Predicting and Understanding of Service Utilization within Children's Mental Health Agencies (Reid, G., Stewart, S.L. (Co-PIs), Barwick, M., Carter, J., Evans, B., Leschied, A., Neufeld, R., St. Pierre, J., Tobon, J., Vingilia, E., & Zaric, G.)
In conjunction with Dr. Graham Reid at the University of Western Ontario, Dr. Stewart is co-leading an examination of patterns of use over multiple years among children 4-11 years at the time of their first recorded visit to a child/youth mental health agency. This is the second study in a program of research designed to move toward the development and testing of new models of chronic care for children within the mental health service system. Using data regularly collected by participating agencies, this study:
• examines patterns of service use by clients within children's mental health agencies and how that might relate to presenting problems
• determines how often various types of patterns of use occur
• identifies how these patterns might differ across agencies
Development of a Measure of Continuity of Care (Reid, G.J. (PI), Tobon, J., Stewart S.L., Evans, B., Brown, J.B., Goffin, R.)

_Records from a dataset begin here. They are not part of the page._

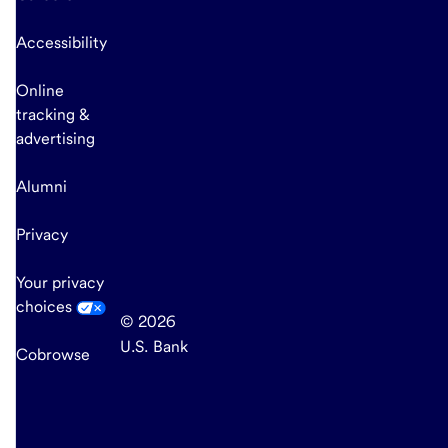
Accessibility
Online
tracking &
advertising
Alumni
Privacy
Your privacy
choices
© 2026
U.S. Bank
Cobrowse
end
of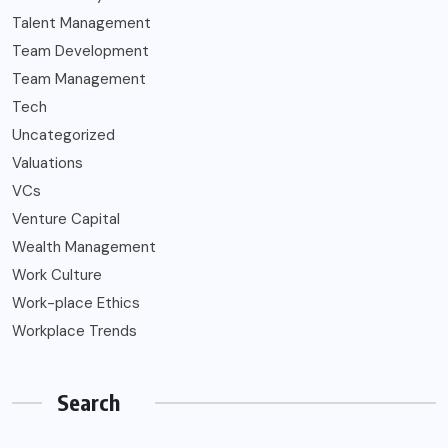
Talent Management
Team Development
Team Management
Tech
Uncategorized
Valuations
VCs
Venture Capital
Wealth Management
Work Culture
Work-place Ethics
Workplace Trends
Search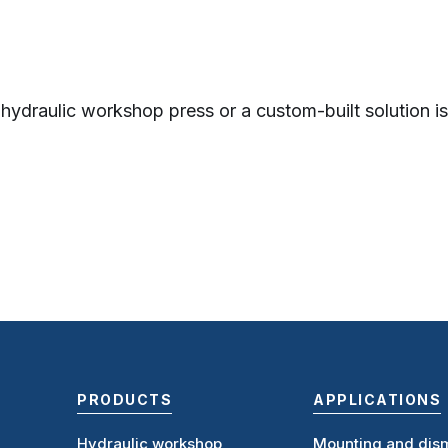
 hydraulic workshop press or a custom-built solution is 
PRODUCTS
APPLICATIONS
Hydraulic workshop
Mounting and dism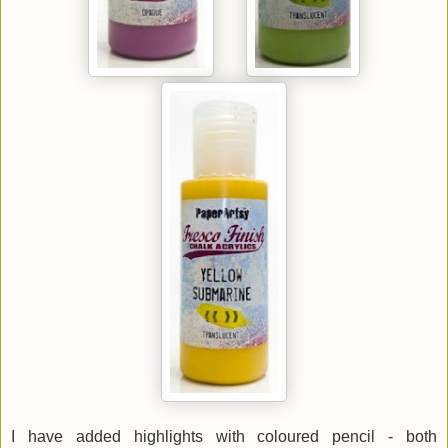
I have added highlights with coloured pencil - both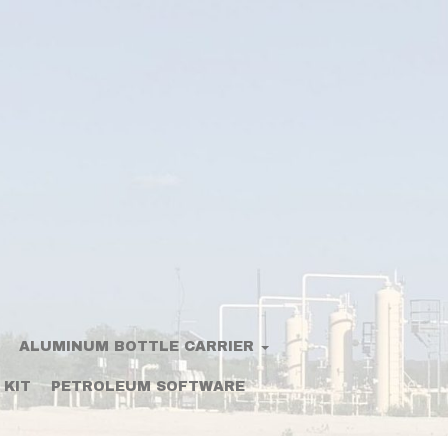
ALUMINUM BOTTLE CARRIER
 KIT
PETROLEUM SOFTWARE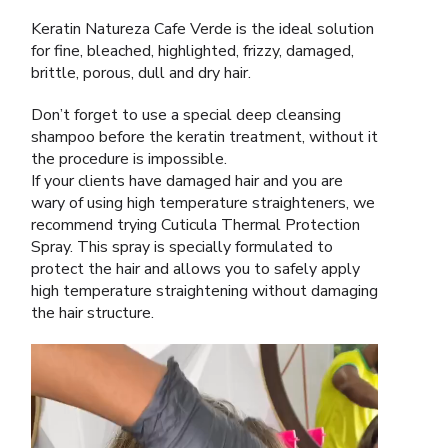
Keratin Natureza Cafe Verde is the ideal solution
for fine, bleached, highlighted, frizzy, damaged,
brittle, porous, dull and dry hair.
Don’t forget to use a special deep cleansing
shampoo before the keratin treatment, without it
the procedure is impossible.
If your clients have damaged hair and you are
wary of using high temperature straighteners, we
recommend trying Cuticula Thermal Protection
Spray. This spray is specially formulated to
protect the hair and allows you to safely apply
high temperature straightening without damaging
the hair structure.
Video
Player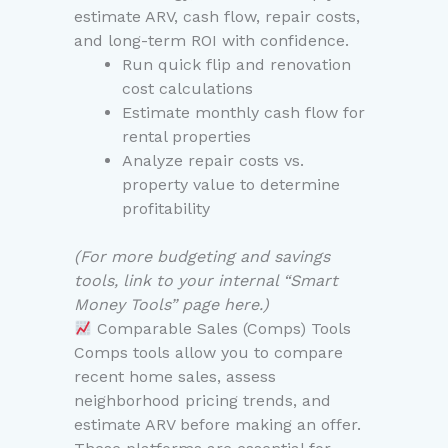
estimate ARV, cash flow, repair costs,
and long-term ROI with confidence.
Run quick flip and renovation
cost calculations
Estimate monthly cash flow for
rental properties
Analyze repair costs vs.
property value to determine
profitability
(For more budgeting and savings
tools, link to your internal “Smart
Money Tools” page here.)
Comparable Sales (Comps) Tools
Comps tools allow you to compare
recent home sales, assess
neighborhood pricing trends, and
estimate ARV before making an offer.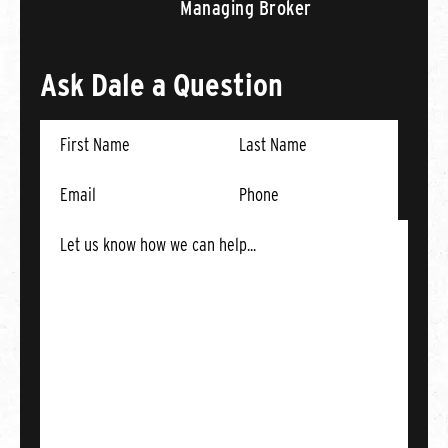
Managing Broker
Ask Dale a Question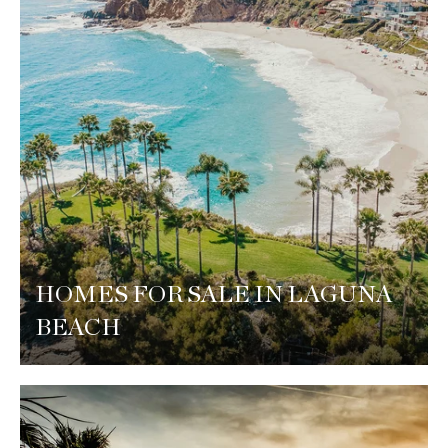
HOMES FOR SALE IN LAGUNA
BEACH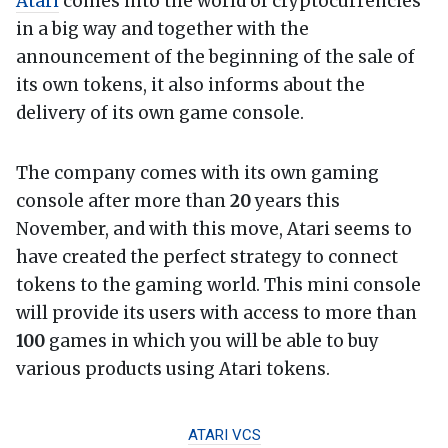
Atari
comes into the world of cryptocurrencies
in a big way and together with the
announcement of the beginning of the sale of
its own tokens, it also informs about the
delivery of its own game console.
The company comes with its own gaming
console after more than
20
years this
November, and with this move, Atari seems to
have created the perfect strategy to connect
tokens to the gaming world. This mini console
will provide its users with access to more than
100
games in which you will be able to buy
various products using Atari tokens.
ATARI VCS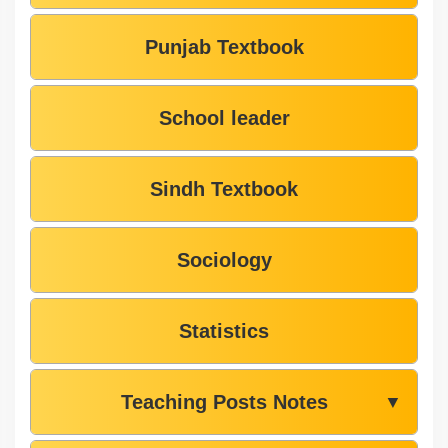
Punjab Textbook
School leader
Sindh Textbook
Sociology
Statistics
Teaching Posts Notes
▼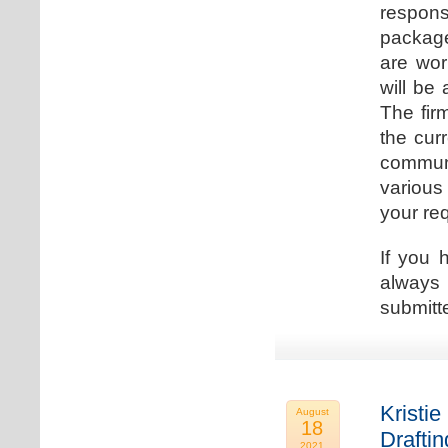
respons
package
are wor
will be
The fir
the cur
communi
various
your re
If you 
always 
submitt
Kristie
August
18
Drafti
2021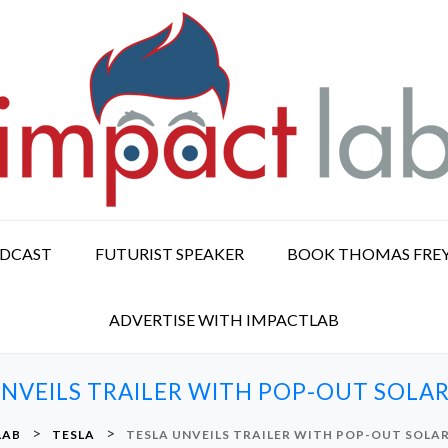
ODCAST
FUTURIST SPEAKER
BOOK THOMAS FRE
ADVERTISE WITH IMPACTLAB
UNVEILS TRAILER WITH POP-OUT SOLAR
>
>
LAB
TESLA
TESLA UNVEILS TRAILER WITH POP-OUT SOLAR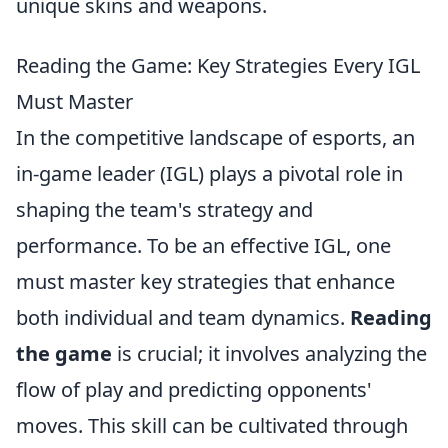
unique skins and weapons.
Reading the Game: Key Strategies Every IGL
Must Master
In the competitive landscape of esports, an
in-game leader (IGL) plays a pivotal role in
shaping the team's strategy and
performance. To be an effective IGL, one
must master key strategies that enhance
both individual and team dynamics.
Reading
the game
is crucial; it involves analyzing the
flow of play and predicting opponents'
moves. This skill can be cultivated through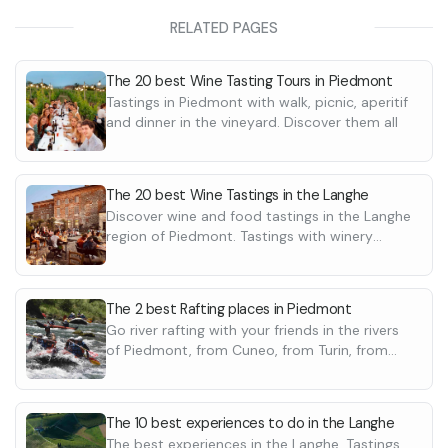
You will be offered a tasting of 5 wines:
winery and a des
•
Langhe DOC Chardonnay
processing opera
RELATED PAGES
•
Barbera d'Alba DOC "Vigna Campo del
Following that, y
Gatto"
basket and you w
The 20 best Wine Tasting Tours in Piedmont
•
Barolo DOCG Bussia
equipped areas 
Tastings in Piedmont with walk, picnic, aperitif
•
Each wine will be offered a different chocolate
Barolo DOCG Bussia "Luigi Arnulfo"
products selecte
and dinner in the vineyard. Discover them all
•
pairing, which will be presented at the time of
Barolo Chinato
The basket conta
the tasting.
•
a sampling of
cheeses accompa
The 20 best Wine Tastings in the Langhe
mustards
Discover wine and food tastings in the Langhe
•
bread
region of Piedmont. Tastings with winery
•
In case of food a
grissini
tours, walks, picnics, aperitifs and dinners in
•
can contact the f
seasonal pro
the vineyard
•
amaretti fr
The 2 best Rafting places in Piedmont
•
fresh fruit
Go river rafting with your friends in the rivers
•
1 bottle of w
of Piedmont, from Cuneo, from Turin, from
•
water
Biella. Discover the best experiences
The 10 best experiences to do in the Langhe
The best experiences in the Langhe. Tastings,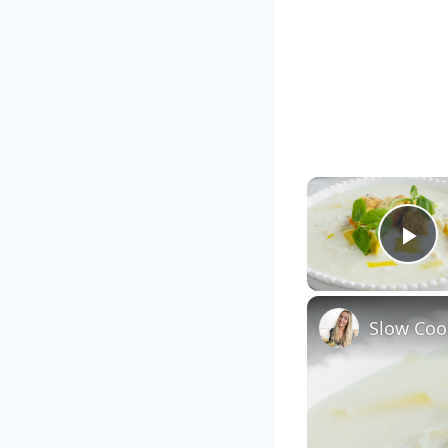
Pl
Slow Coo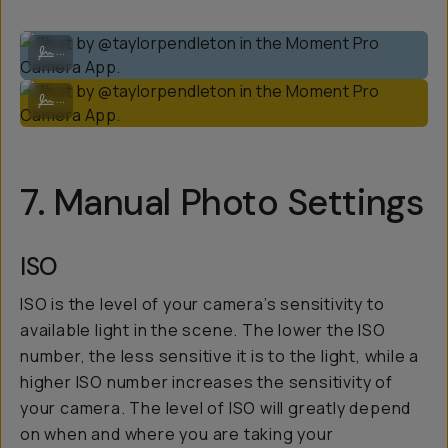
Shot by @taylorpendleton in the Moment Pro Camera App.
...
Shot by @taylorpendleton in the Moment Pro Camera App.
...
7. Manual Photo Settings
ISO
ISO is the level of your camera’s sensitivity to
available light in the scene. The lower the ISO
number, the less sensitive it is to the light, while a
higher ISO number increases the sensitivity of
your camera. The level of ISO will greatly depend
on when and where you are taking your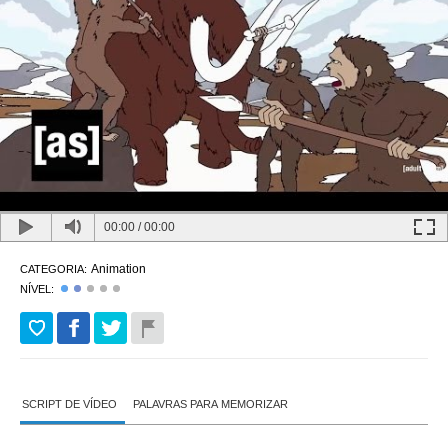
00:00
/
00:00
Animation
CATEGORIA:
NÍVEL:
SCRIPT DE VÍDEO
PALAVRAS PARA MEMORIZAR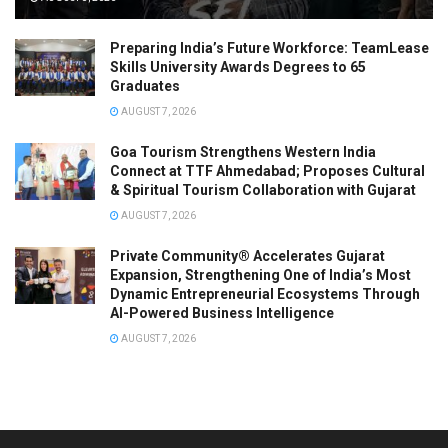
Preparing India’s Future Workforce: TeamLease
Skills University Awards Degrees to 65
Graduates
AUGUST 7, 2026
Goa Tourism Strengthens Western India
Connect at TTF Ahmedabad; Proposes Cultural
& Spiritual Tourism Collaboration with Gujarat
AUGUST 7, 2026
Private Community® Accelerates Gujarat
Expansion, Strengthening One of India’s Most
Dynamic Entrepreneurial Ecosystems Through
AI-Powered Business Intelligence
AUGUST 7, 2026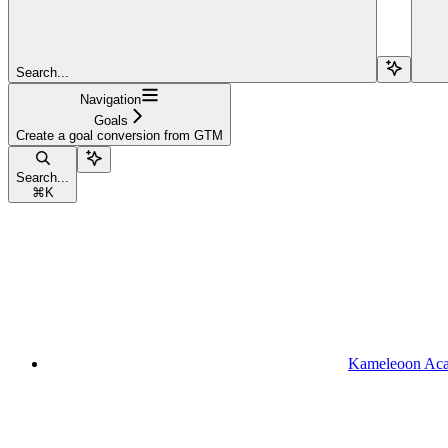
Search...
Navigation
Goals
Create a goal conversion from GTM
Search...
⌘
K
Kameleoon Ac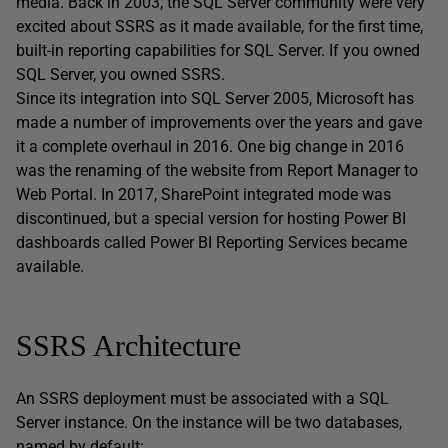
media. Back in 2003, the SQL Server community were very
excited about SSRS as it made available, for the first time,
built-in reporting capabilities for SQL Server. If you owned
SQL Server, you owned SSRS.
Since its integration into SQL Server 2005, Microsoft has
made a number of improvements over the years and gave
it a complete overhaul in 2016. One big change in 2016
was the renaming of the website from Report Manager to
Web Portal. In 2017, SharePoint integrated mode was
discontinued, but a special version for hosting Power BI
dashboards called Power BI Reporting Services became
available.
SSRS Architecture
An SSRS deployment must be associated with a SQL
Server instance. On the instance will be two databases,
named by default: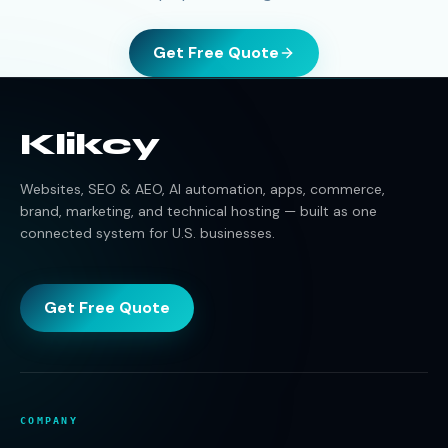
Get Free Quote
Klikcy
Websites, SEO & AEO, AI automation, apps, commerce,
brand, marketing, and technical hosting — built as one
connected system for U.S. businesses.
Get Free Quote
COMPANY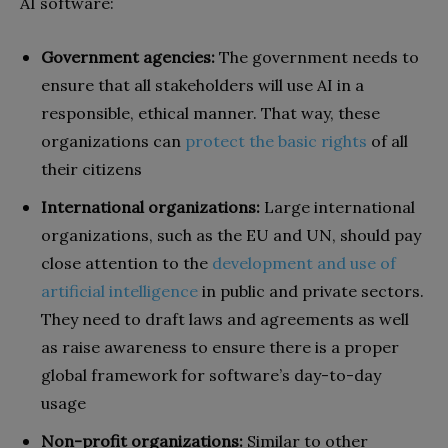
AI software:
Government agencies:
The government needs to
ensure that all stakeholders will use AI in a
responsible, ethical manner. That way, these
organizations can
protect the basic rights
of all
their citizens
International organizations:
Large international
organizations, such as the EU and UN, should pay
close attention to the
development and use of
artificial intelligence
in public and private sectors.
They need to draft laws and agreements as well
as raise awareness to ensure there is a proper
global framework for software’s day-to-day
usage
Non-profit organizations:
Similar to other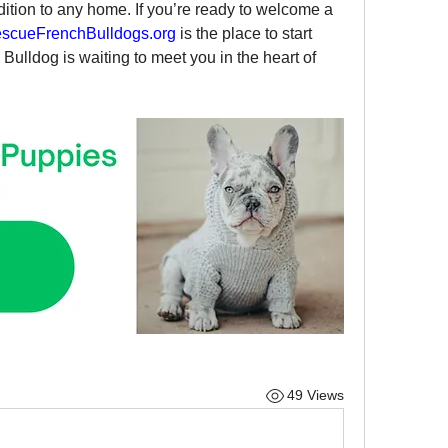
dition to any home. If you’re ready to welcome a 
scueFrenchBulldogs.org
 is the place to start 
Bulldog is waiting to meet you in the heart of 
49 Views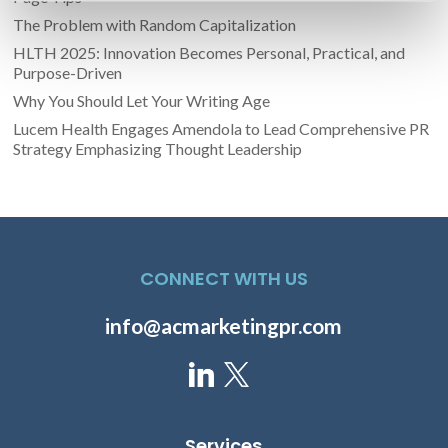
The Problem with Random Capitalization
HLTH 2025: Innovation Becomes Personal, Practical, and
Purpose-Driven
Why You Should Let Your Writing Age
Lucem Health Engages Amendola to Lead Comprehensive PR
Strategy Emphasizing Thought Leadership
CONNECT WITH US
info@acmarketingpr.com
Services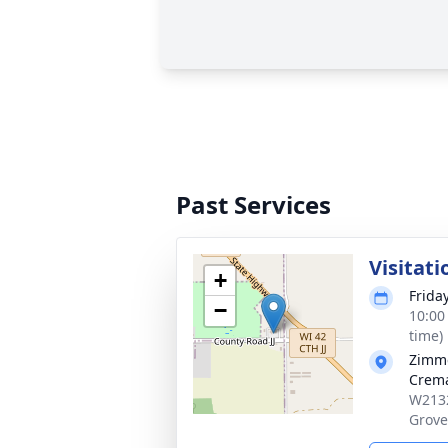
Past Services
Visitati
+
Friday
−
10:00
time)
Zimme
Crema
W2132
Grove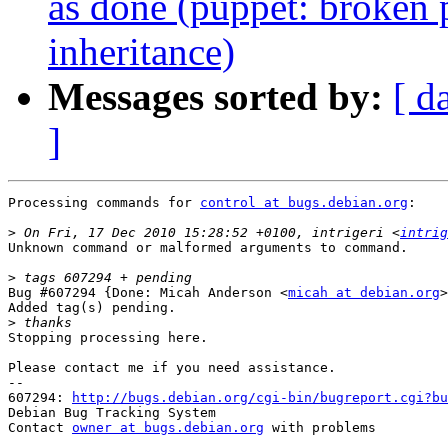
as done (puppet: broken 
inheritance)
Messages sorted by:
[ d
]
Processing commands for 
control at bugs.debian.org
:

>
 On Fri, 17 Dec 2010 15:28:52 +0100, intrigeri <
intrig
Unknown command or malformed arguments to command.

>
Bug #607294 {Done: Micah Anderson <
micah at debian.org
>
Added tag(s) pending.

>
Stopping processing here.

Please contact me if you need assistance.

-- 

607294: 
http://bugs.debian.org/cgi-bin/bugreport.cgi?bu
Debian Bug Tracking System

Contact 
owner at bugs.debian.org
 with problems
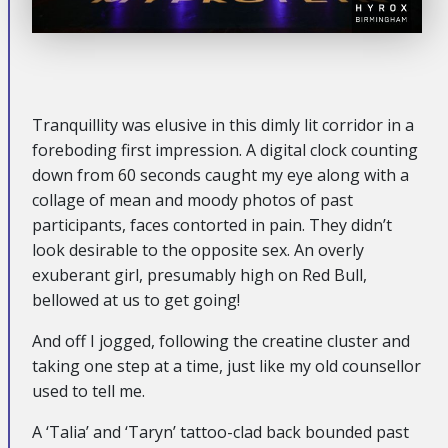
Tranquillity was elusive in this dimly lit corridor in a
foreboding first impression. A digital clock counting
down from 60 seconds caught my eye along with a
collage of mean and moody photos of past
participants, faces contorted in pain. They didn’t
look desirable to the opposite sex. An overly
exuberant girl, presumably high on Red Bull,
bellowed at us to get going!
And off I jogged, following the creatine cluster and
taking one step at a time, just like my old counsellor
used to tell me.
A ‘Talia’ and ‘Taryn’ tattoo-clad back bounded past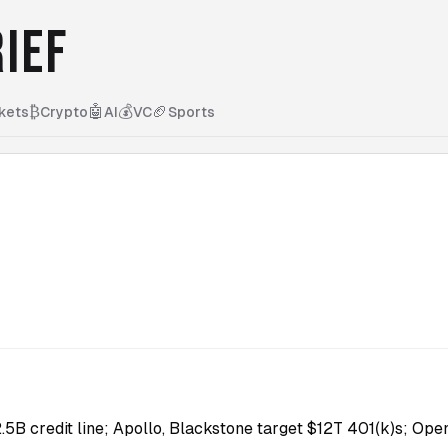
IEF
₿
🤖
💰
🏈
kets
Crypto
AI
VC
Sports
.5B credit line; Apollo, Blackstone target $12T 401(k)s; Ope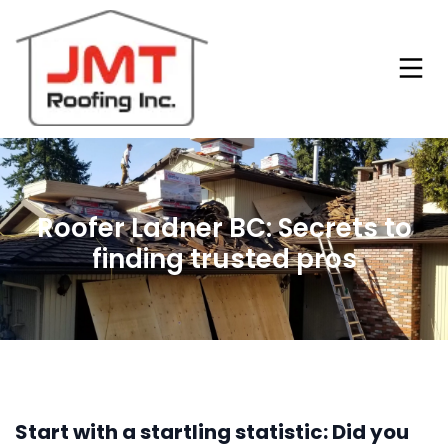
Roofer Ladner BC: Secrets to
finding trusted pros
Start with a startling statistic: Did you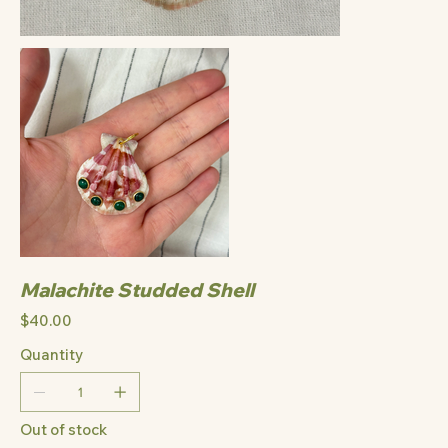
Malachite Studded Shell
Price
$40.00
Quantity
Out of stock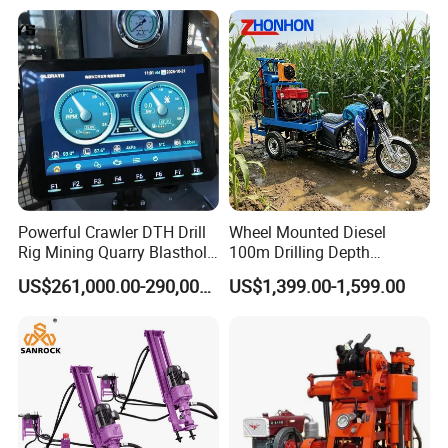
Core Sample Drilling Rig
Powerful Crawler DTH Drill
Wheel Mounted Diesel
Rig Mining Quarry Blasthole
100m Drilling Depth
Drilling Operation
Portable Borer Small Water
US$261,000.00-290,000.00
US$1,399.00-1,599.00
Well Drilling Rig Unit for
Farms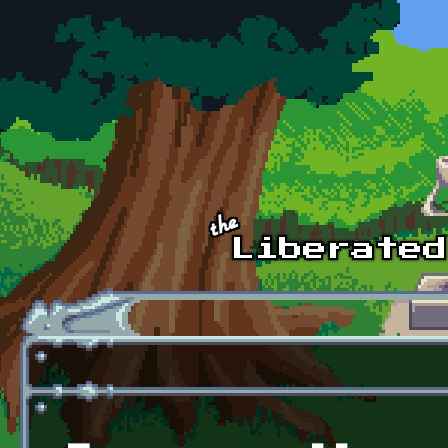
Skip to main content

Continuity of care (how a patient experiences care over time as coherent and linked) has been identified as an indicator of health. No instrument exists to measure continuity of care experienced by families receiving children's mental health services. This two year study, conducted in collaboration with researchers at the University of Western Ontario and the Thames Valley District School Board, was funded by the Canadian Institutes of Health Research. The development of a Continuity of Care Scale for Children's Mental Health is an important step in measuring integration and coordination of services from the perspective of parents.
Internally Funded Projects
Data from the division’s ongoing program evaluations have been used to inform management decisions about service delivery planning and forecasting. These include evaluations of both outpatient (Clinic) and inpatient (Intensive Services/Residential) services.
Data collection is ongoing in a specialized outpatient clinic at CPRI:
The Attachment Consultation and Education Service (ACES) clinic serves children and youth who are having attachment problems, having suffered abuse or trauma in their past. Current research pertains to the The Circle of SecurityTM (COS) Parent group, a specialized parent education group for adoptive and long term foster parents of children up to 12 years old, aimed at increasing knowledge and insight into the attachment needs and behaviours of children with early disturbances in attachment. Parents complete pre- and post- program measures, as well as a six-month follow-up in order to evaluate the efficacy of the clinic.
Intrusive Measures Studies
In the mental health environment, intrusive measures are used to stop harmful behaviour when alternative methods have not been successful. Reduction of intrusive measures is a strategic goal for CPRI. Using intensive services evaluation data and intrusive measures data, current/recent research projects focusing on intrusive measure use at CPRI include:
• Patterns of utilization of restraints in Dual Diagnosis and Mental Health programs
• Comparison of use of intrusive measures with Children’s Aid Society (CAS)-involved children/youth compared to children/youth not involved with CAS
• Rates of chemical restraint use for behavioural control
Child & Youth Subjective Quality of Life (CYSQL)
The CYSQL is a measure of client satisfaction and wellbeing while in intensive (residential) or outpatient services at CPRI. The CYSQL promotes youth engagement and enables clients to influence service delivery at the individual level. Children and youth fill out the questionnaire within one week prior to discharge, and are asked about their perceptions in areas such as privacy, safety, autonomy, staff and peer relationships, recreation, school, family support, health, and overall well-being.